Senate debates

Thursday, 14 February 2008

Rural and Regional Australia

4:42 pm

Photo of Steve HutchinsSteve Hutchins (NSW, Australian Labor Party) Share this | Hansard source

I welcome the opportunity this afternoon to speak to this motion. The problems in towns of country Australia are not new, and any of us who have travelled through them are well aware of a number of the significant ones that are there. I cannot say that I come from rural Australia, but I certainly come from what might be called regional Australia—in the west of Sydney, in the Blue Mountains. I have for some years looked after coalition-held seats both on the north coast and in western New South Wales. The point that Senator Sterle put this afternoon—and that I want to re-emphasise—is that the difficulties in regional and rural Australia did not just appear overnight, and the answers to them are not going to come with the wave of a magic wand. I do not doubt Senator Ian Macdonald’s sincerity in what he said about what he believes to be our past failings. But we are committed to ensuring that they will not happen again, and if Senator Ian Macdonald wants to make sure that scrutiny is observed then I, and I am sure my colleagues, welcome it.

The difficulties in regional and rural Australia are, as I said, not new. Only this morning I received an email from a Labor Party branch member in Wilcannia who was reminding me of some of the great difficulties that are confronted by Australians who live outside the major centres. He emailed me about the ageing population in that town. He talked to me, as have many others, about how young people are leaving the towns because there is no work or opportunities for them and how that is now a problem because there are no skilled or unskilled workers left in the towns to do the jobs that are necessary. He talked to me about the difficulties confronting our regional and rural Australians in the health field as well, where they have to travel long distances to go to hospital because the hospitals are just not available there.

I said that these are not new problems and we do not have the magic wand at hand to correct them overnight. But, indeed, we are committed to pursuing the solutions to make sure that every Australian is treated equally and has the same access to services whether they be living in Sydney or Wilcannia. So I am disturbed about the level of anger that Senator Macdonald directed towards us in his speech this afternoon.

Senator Sterle raised a number of significant points in his contribution. The fact that the coalition, in their last few years in government, decided to treat the people they claim as their own natural party base with contempt in the way they used these rorts in the Regional Partnerships schemes is a disgrace. I highlighted to you earlier, Mr Acting Deputy President Sandy Macdonald, the difficulties that you and I know are confronting our state. But what was the previous government’s solution to these difficulties? As Senator Sterle has outlined, we know exactly what you thought of your natural constituency: you thought you had to buy them, and you did it in a really crass way.

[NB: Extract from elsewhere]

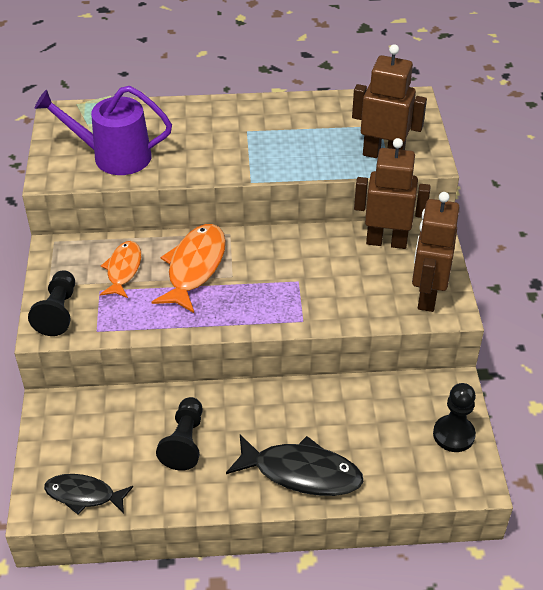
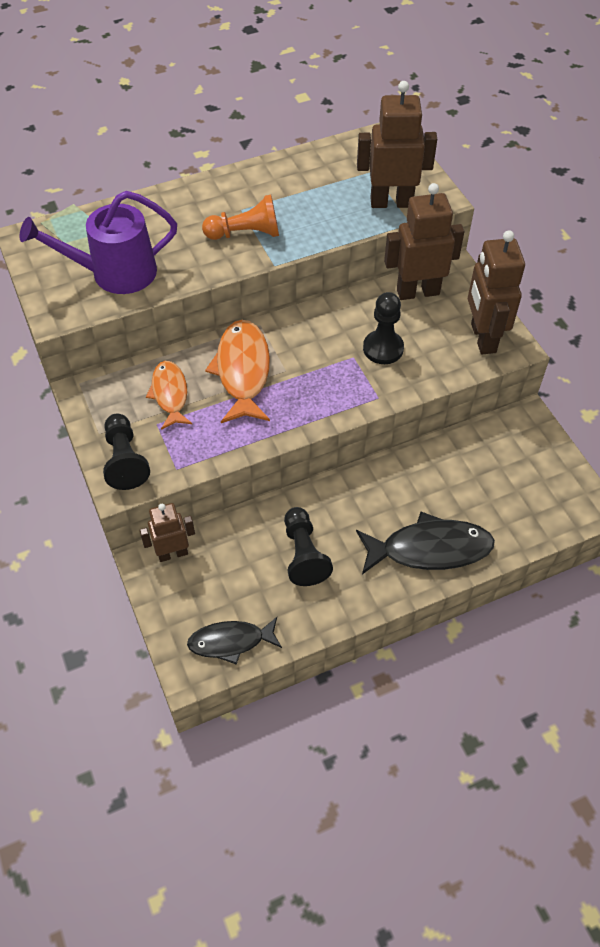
camera: 20 degrees left, 10 degrees up
black pawn [433,383,476,452] -> black pawn moved to [363,292,404,364]
none -> brown robot [139,503,195,562]
none -> orange pawn [202,194,279,240]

I remember seeing a film some years ago with Paul Newman in it, which was about a governor of Louisiana called Earl Long. There is a nice paved road in the county, then it is a dirt road, then it is a paved road again. A journalist from New York came down and said to Earl: ‘Why is that dirt and why is that paved?’ Earl said: ‘It’s simple. The county that has got paved roads votes for me; the one that doesn’t, does not have paved roads, it’s got a dirt road. And until they vote for me, they are going to have a dirt road.’

That is the way that you have treated your natural constituency for some years. You took them for granted; you thought that they could be bought with beads; but you never actually went to the heart of some of the problems confronting regional and rural Australia. That is why you got it in the neck at the last federal election.

Mr Acting Deputy President, you would know as well as I do the number of rorts that were carried out very quickly in that last period. As I understand, between 3.25 pm and 4.04 pm on 31 August 2004, the then parliamentary secretary for transport approved 15 projects in the government’s Regional Partnerships program. As a result of actions like that, the Auditor-General produced a report in November of last year—a massive three-volume, 1,200-page report that picks apart the first three years of the program which handed out $327 million to more than 1,000 projects ranging in size from $2 million to $11 million. You took what you saw as your natural constituency for granted. You treated them as mugs, and they revolted on you. Why wouldn’t you look at something to do with rural health or rural unemployment in those areas? Why wouldn’t you do something like that? But no, you did not.

Senator Sterle has outlined some of the programs that received money in this period. Mrs De-Anne Kelly sought $9,720 to upgrade the Cannon Valley Pony Club. At some point she also sought, and received—83 minutes before the government went into caretaker mode—$220,000 for a horse show in Rockhampton. The then Deputy Prime Minister and Leader of the National Party, Mark Vaile, in this period sought and received $500,000 for a lifesaving club in Bonny Hills and indeed, to his credit, a medical centre in Lake Cathie in his electorate. In the seat of Hume—and I appreciate Senator Stephens bringing this to my attention—Alby Schultz, the member, promised 800 grand to the Anglican community for repairs and restoration of the cathedral in Goulburn. He got this by announcing in the local paper that he had got the commitment from the Prime Minister, because it would take too long to go through the proper channels. Alby is a Liberal, so you do not need to grimace, Mr Acting Deputy President—I think there is another Liberal, so Senator Adams can defend him; I do not think you need to.